Elevate Difference

In Black and White: An Interpretation of the South

From 1888 to 1925, Lily Hardy Hammond accurately predicted the future. In that time period, the prominent activist said and wrote just about everything that progressives and left-leaning people are saying across the United States now. This is simultaneously inspiring and deeply upsetting to read as a young radical in 2008.

In Black and White traces Hardy Hammond’s political writings and presentations over the course of her lifetime. The compilation illuminates clear underlying themes of her activism: Hardy Hammond lambasted upper-middle-class, white Americans for their failure to examine the buttresses of racism, and particularly the absence of universal health care and effective social welfare systems. She wrote many of her speeches and essays within fifty years of the governmental abolition of slavery, criticizing socioeconomically privileged white Americans who felt that after slavery “ended” race relations weren’t their problem anymore.

Hardy Hammond boldly accuses most white Americans of acting childish in their approaches to race: “many of us tell lies because we are not out of the kindergarten yet.” She blames this immature defensiveness for the large number of people of color and poor people put in U.S. prisons; she also highlights how various governmental decisions and policies, such as prohibition, stemmed from racial biases.

She defends the political ideals of socialists, making poignant statements such as “How should we have a social conscience?
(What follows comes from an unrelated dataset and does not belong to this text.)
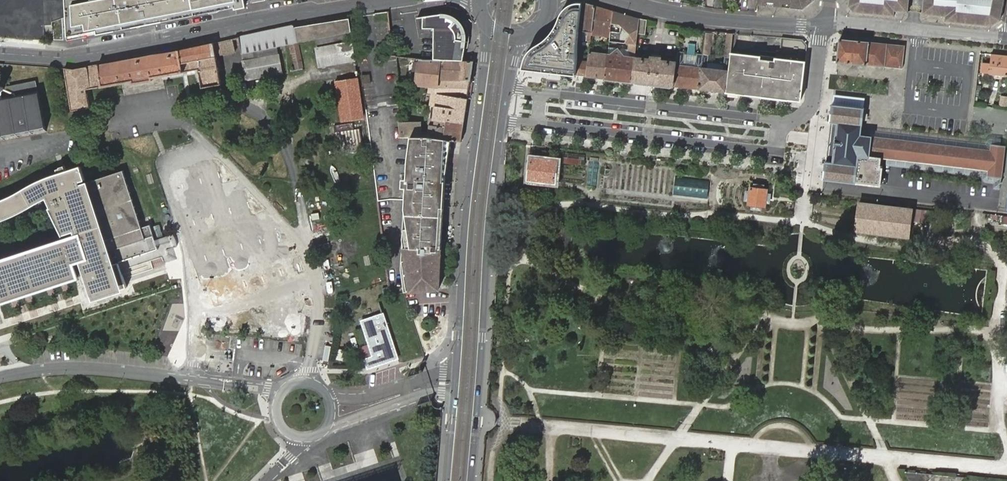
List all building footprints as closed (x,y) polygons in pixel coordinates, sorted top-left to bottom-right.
[(66,18),(67,37),(180,16),(191,13),(244,3),(243,0),(65,0),(66,18)] [(756,5),(783,7),(784,4),(793,4),(793,8),(801,9),(812,2),(812,0),(756,0),(756,5)] [(847,6),(850,10),(891,15),(892,9),(906,10),(907,0),(848,0),(847,6)] [(920,11),(943,14),(942,21),(983,26),(990,27),(999,21),(1004,0),(921,0),(920,11)] [(567,73),(576,75),(578,61),(578,44),(579,38),(583,2),(578,2),(573,3),(569,5),(565,8),(562,12),(560,16),(557,22),(553,30),(549,35),(544,40),(540,43),(535,46),(531,49),(528,52),(525,57),(524,62),(523,69),(567,73)] [(591,40),(595,6),(583,2),(579,38),(591,40)] [(612,11),(595,6),(591,40),(590,42),(594,43),(594,35),(609,36),(610,33),(610,29),(611,23),(612,11)] [(631,16),(612,11),(611,23),(630,26),(631,16)] [(443,14),(425,16),(424,29),(434,30),(433,59),(464,60),(467,42),(467,40),(467,38),(467,35),(466,33),(466,31),(465,29),(465,27),(464,26),(462,24),(461,22),(460,21),(459,20),(456,18),(453,16),(451,15),(447,14),(443,14)] [(288,26),(239,36),(243,56),(247,77),(282,73),(277,46),(290,43),(296,71),(303,69),(297,42),(314,38),(353,32),(351,16),(288,26)] [(639,18),(631,16),(630,26),(627,50),(636,51),(637,33),(639,18)] [(646,19),(639,18),(637,33),(645,34),(646,19)] [(353,32),(314,38),(316,45),(353,37),(353,32)] [(708,55),(703,54),(699,89),(726,92),(729,57),(730,52),(732,33),(726,32),(722,69),(707,68),(708,55)] [(803,79),(806,44),(803,39),(799,39),(782,37),(780,57),(778,76),(803,79)] [(232,38),(213,42),(215,55),(234,51),(232,38)] [(902,69),(905,45),(840,39),(837,62),(902,69)] [(73,68),(64,67),(72,110),(89,107),(87,89),(131,81),(132,83),(152,79),(152,77),(198,70),(201,87),(221,83),(215,55),(213,42),(172,51),(73,68)] [(320,65),(354,59),(350,43),(317,49),(320,65)] [(620,55),(635,57),(636,51),(627,50),(620,49),(620,52),(620,55)] [(607,54),(605,78),(632,81),(635,57),(620,55),(620,52),(614,51),(613,55),(607,54)] [(589,52),(588,62),(587,76),(605,78),(607,54),(589,52)] [(684,52),(678,52),(676,62),(674,86),(699,89),(703,54),(696,54),(695,66),(683,65),(684,52)] [(696,54),(684,52),(683,65),(695,66),(696,54)] [(778,76),(780,57),(760,55),(760,56),(730,52),(729,57),(726,92),(776,97),(778,76)] [(991,54),(990,64),(983,63),(981,73),(989,74),(1006,77),(1006,56),(991,54)] [(635,57),(632,81),(674,86),(676,62),(660,60),(661,55),(656,55),(656,57),(651,57),(651,59),(635,57)] [(437,77),(469,79),(472,60),(464,60),(422,59),(417,58),(415,84),(428,85),(436,86),(437,77)] [(588,62),(578,61),(576,75),(587,76),(588,62)] [(361,74),(362,82),(370,82),(369,73),(361,74)] [(778,76),(776,97),(801,100),(803,79),(778,76)] [(448,120),(463,122),(469,79),(437,77),(436,86),(428,85),(428,90),(435,91),(436,88),(442,89),(441,105),(435,104),(435,106),(430,105),(430,118),(448,121),(448,120)] [(362,116),(357,80),(336,82),(341,119),(362,116)] [(46,132),(37,81),(7,87),(9,95),(0,97),(0,140),(46,132)] [(855,183),(858,155),(860,135),(862,116),(863,108),(832,104),(830,122),(837,123),(833,162),(826,161),(824,179),(855,183)] [(446,139),(460,141),(463,122),(448,120),(448,121),(430,118),(429,133),(421,133),(421,121),(399,121),(400,136),(410,136),(428,137),(428,136),(446,139)] [(830,122),(826,161),(833,162),(837,123),(830,122)] [(332,126),(336,154),(362,151),(359,130),(351,132),(350,124),(332,126)] [(990,150),(860,135),(858,155),(855,183),(880,185),(882,168),(879,168),(880,157),(988,170),(987,176),(1000,177),(1001,177),(1005,147),(991,145),(990,150)] [(440,221),(446,139),(428,136),(428,137),(410,136),(407,162),(406,178),(402,178),(401,187),(406,187),(405,197),(405,202),(402,239),(405,239),(404,225),(440,221)] [(564,152),(563,163),(584,165),(585,154),(564,152)] [(557,161),(530,158),(528,179),(554,182),(557,161)] [(597,161),(590,160),(587,186),(594,187),(597,161)] [(79,277),(78,275),(86,273),(90,288),(93,295),(118,286),(119,290),(128,287),(123,272),(119,261),(158,249),(156,242),(155,240),(149,223),(142,225),(122,169),(81,183),(80,178),(85,177),(80,164),(64,170),(46,177),(35,181),(19,190),(7,196),(1,200),(0,200),(0,220),(12,215),(28,207),(39,202),(47,196),(49,200),(52,205),(50,205),(64,234),(74,229),(76,234),(0,260),(0,303),(79,277)] [(672,195),(706,200),(709,181),(674,176),(672,195)] [(751,208),(760,209),(760,206),(765,206),(765,202),(769,203),(769,194),(766,194),(767,189),(763,189),(763,186),(754,185),(753,188),(750,188),(749,192),(745,191),(744,200),(748,200),(748,204),(752,205),(751,208)] [(910,221),(911,209),(859,203),(856,231),(908,237),(910,221)] [(911,208),(911,209),(910,221),(935,223),(936,211),(911,208)] [(435,288),(440,221),(404,225),(405,239),(402,239),(401,243),(401,262),(401,267),(402,279),(403,288),(435,288)] [(201,290),(214,288),(212,272),(199,274),(201,290)] [(398,358),(383,313),(362,319),(370,344),(362,347),(368,368),(390,360),(398,358)]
No nation has ever developed community consciousness while its members were battling for daily bread.” This notion of social consciousness pops up in most of her essays as something markedly, notably absent from the United States. While many members of society are getting shirked economically in such blatant and systematic ways, she points out, those individuals will not be able to help themselves or broader society.
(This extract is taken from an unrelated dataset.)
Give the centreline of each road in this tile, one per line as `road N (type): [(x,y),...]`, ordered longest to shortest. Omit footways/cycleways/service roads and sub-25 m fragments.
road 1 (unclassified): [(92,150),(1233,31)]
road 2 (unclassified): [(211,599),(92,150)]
All of these arguments, made public in the late nineteenth century, strongly resonate with the current state of affairs in this nation. In Black and White_ is an essential read for any modern day progressive thinkers. The text is 150 pages of writing by a radical activist who was saying a hundred years ago what might burst forth angrily from many of us now: Little will change in terms of race relations in the United States until the underpinnings of racism have been examined, dissected, and confronted.

The challenge for the reader is trying not to sound defeated in asking, after putting the book down: “Will anything ever change?”